→ **The problem**
Below are the records to retype. Keep every character exactly and leave out the pictures.

(Records excerpted from a collection)
# # # #

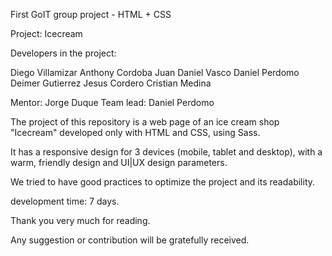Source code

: First GoIT group project - HTML + CSS

Project: Icecream

Developers in the project:

Diego Villamizar
Anthony Cordoba
Juan Daniel Vasco
Daniel Perdomo
Deimer Gutierrez
Jesus Cordero
Cristian Medina

Mentor: Jorge Duque
Team lead: Daniel Perdomo

The project of this repository is a web page of an ice cream shop "Icecream" developed only with HTML and CSS, using Sass.

It has a responsive design for 3 devices (mobile, tablet and desktop), with a warm, friendly design and UI|UX design parameters.

We tried to have good practices to optimize the project and its readability.

development time: 7 days.

Thank you very much for reading.

Any suggestion or contribution will be gratefully received.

# # # #

→ **Exercise output**
Source code

: First GoIT group project - HTML + CSS

Project: Icecream

Developers in the project:

Diego Villamizar
Anthony Cordoba
Juan Daniel Vasco
Daniel Perdomo
Deimer Gutierrez
Jesus Cordero
Cristian Medina

Mentor: Jorge Duque
Team lead: Daniel Perdomo

The project of this repository is a web page of an ice cream shop "Icecream" developed only with HTML and CSS, using Sass.

It has a responsive design for 3 devices (mobile, tablet and desktop), with a warm, friendly design and UI|UX design parameters.

We tried to have good practices to optimize the project and its readability.

development time: 7 days.

Thank you very much for reading.

Any suggestion or contribution will be gratefully received.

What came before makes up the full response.